From my experience, when you take a typical wall – vapour barrier (petroleum) impregnated wood (carcinogens), rigid insulation (petroleum), building wrap (petroleum) and gypsum board (carcinogens) – you’ve consumed a ton of BTUs and chemicals to make a rather unhealthy wall. The work of pfeifer_kuhn architekten is grounded in the belief that insulation is not neccesary for functional, comfortable and energy efficient buildings. That the utilization of a handful of effective strategies working in concert results in extremely low-energy architecture. Günter calls this approach das kybernetische prinzip|the Cybernetic Principle:
1. Activated Structures
2. Air Collector
3. Energy Garden
4. Effective Zoning
5. Process Energy]
Thermally coupled walls are not new to architecture – though in recent years there has been a surge in use. Activated structures can be achieved in a number of ways including radiant floors and walls, geothermal loops and hollow structural members. While radiant flooring is fairly common in the U.S., radiant walls are a little less familiar on this side of the Atlantic. By weaving thousands of meters of PEX-like tubing, thick concrete walls can be activated to heat or cool a space. Recent examples include Peter Zumthor’s Kunsthaus Bregenz and SANAA’s Zollverein School. By activating a building’s mass, air ventilation for heating and cooling is significantly reduced or eliminated. Downsized mechanical systems are cheaper to install, operate and maintain – especially if they’re not needed at all. To take advantage of this system, the structural walls and slabs must be exposed – no wall to wall carpets and definitely no ACT, to which most architects are quite agreeable.

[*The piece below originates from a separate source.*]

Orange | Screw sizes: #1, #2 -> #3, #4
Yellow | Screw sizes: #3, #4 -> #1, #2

If you are familiar with a trombe wall or have sat in a car during summer, you have a basic understanding of an air collector. Glazing encloses an uninsulated solid mass (wood, concrete, masonry) which results in 3-12″ wide micro-greenhouse. In winter, this air cavity is superheated and produces pre-heated air for ventilation. In the summer, vents at the top and bottom of the wall can be opened, inducing stack ventilation to cool the building. Air collectors operate functionally as a double-glazed facade, with the added benefit of heating the uninsulated mass – allowing the designer to take advantage of a massive wall’s thermal lag. Translucent glazing is typically selected as it diffuses solar radiation better than clear glass.

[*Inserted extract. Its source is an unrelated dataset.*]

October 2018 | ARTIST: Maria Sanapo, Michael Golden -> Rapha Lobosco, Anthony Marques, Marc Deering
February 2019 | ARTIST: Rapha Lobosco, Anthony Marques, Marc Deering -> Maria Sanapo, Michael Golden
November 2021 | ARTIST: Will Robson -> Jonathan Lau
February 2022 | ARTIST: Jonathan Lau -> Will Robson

An energy or winter garden is a centrally located, passively heated space within the building envelope. Sunlight warms the energy garden and is absorbed into the building structure. Warm air collected in the energy garden can be vented to cooler spaces within the building. Winter gardens were successfully used as part of the passive heating strategy for Foster’s Commerzbank in Frankfurt. These spaces provide an acoustic buffer to outside noise and also allow natural light to penetrate deep into the building. The three voids on the south facade of the Institut für Umweltmedizin und Krankenhaushygiene are energy gardens. Each void is a large atrium surrounded on three sides by offices. In the summer, these spaces naturally vent the whole building. The IUK operates 70% more efficiently than standard labs.

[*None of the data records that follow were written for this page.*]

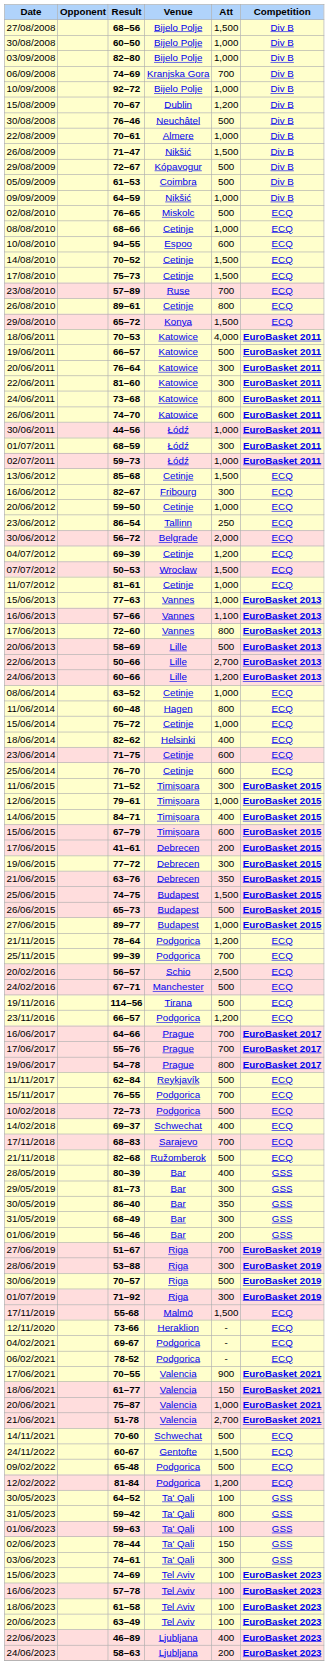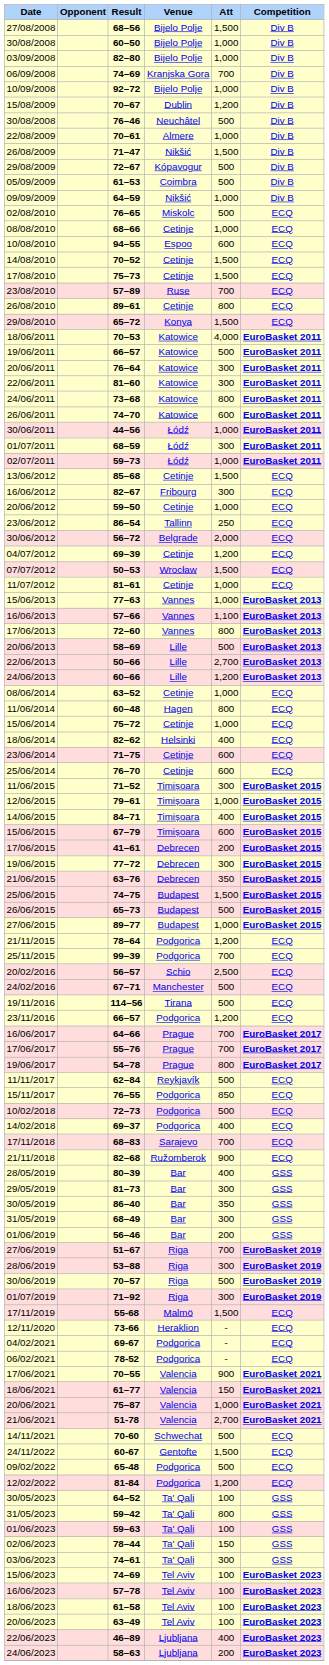15/11/2017 | Att: 700 -> 850
14/02/2018 | Venue: Schwechat -> Podgorica
21/11/2018 | Att: 500 -> 900
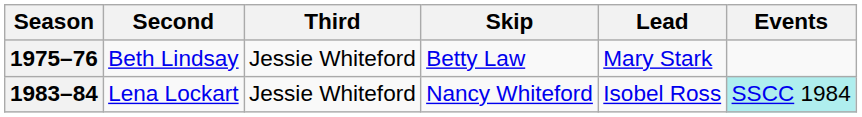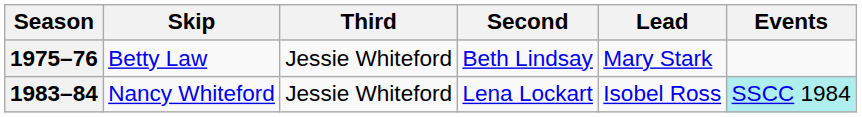columns swapped: Skip <-> Second
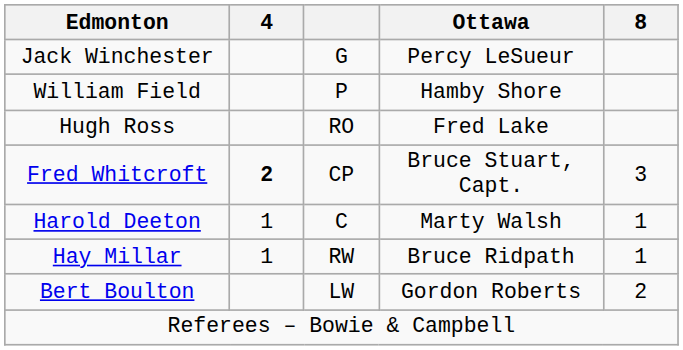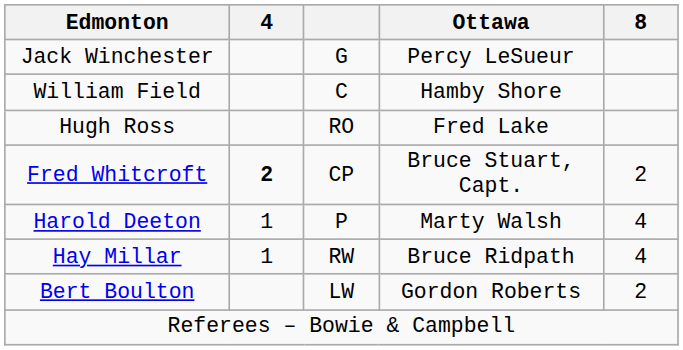William Field | column 3: P -> C
Fred Whitcroft | 8: 3 -> 2
Harold Deeton | column 3: C -> P
Harold Deeton | 8: 1 -> 4
Hay Millar | 8: 1 -> 4
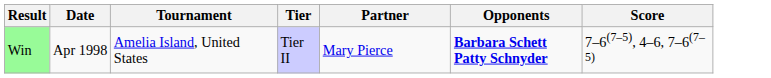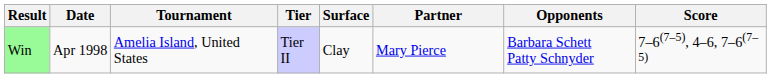+ column: Surface | Clay
Win | Opponents: bold -> normal
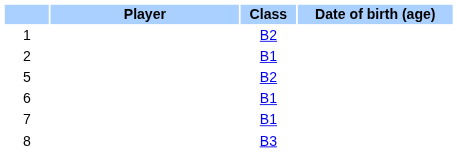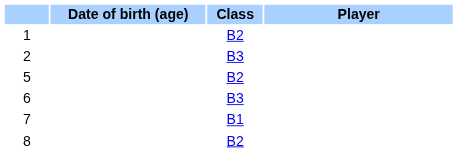columns swapped: Player <-> Date of birth (age)
2 | Class: B1 -> B3
6 | Class: B1 -> B3
8 | Class: B3 -> B2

The correct zoning of functions within a building allows for optimizing of systems. This can be manifested as seldom-used areas being thermally isolated or by grouping functions with a similar heating demand. Also inherent in this is finding the best massing, orientation and positioning of thermal storage walls/slabs within the enevelope. Energy efficient buildings seldom have numerous re-entrant corners, many are boxy, but by utilizing devises such as atria or energy gardens, the form of the building can be simple while allowing a complex plan or section. The project above is the Faller PharmaServiceCenter, a pharmaceutical packaging plant in Binzen, Germany. The grey facade is uninsulated concrete walls around the factory and the light brown facade is uninsulated brettstapel in the administration zone. The wood was utilized for the office as it radiates stored heat energy at a faster rate than concrete or masonry, and has the added effect of a non-offensive pre-finished interior. The factory zone has a primary cooling demand and it was determined that the building could be cooled simply by using the thermal storage of 12″ thick concrete walls to absorb the process energy from the folding machines. The entire facade is wrapped in profilit, creating a luftkollektor. This project exemplifies the kybernetische prinzip – and provides a great model for how incredible industrial architecture should be.
Lighting, appliances, computers and people give off heat. This excess heat can be used to offset heating demands in other locations. Back in 2008, Jernhusen was planning a project to capture the process energy generated by 200,000+ daily passengers at the Stockholm Central Station, in order to heat an adjacent building.
These examples are my recollections and interpretations from working for this firm. Strategies like this involve a lot of coordination and verification through the design and construction phases, but can pay huge dividends in the end. While I haven’t been able to incorporate many of these strategies into projects in the states, it is my desire to see low-tech, sensible and well-designed green buildings here in the northwest.
Also, if any building simulation gurus have found accurate and inexpensive dynamic thermal modeling programs, I’d be interested in hearing about it.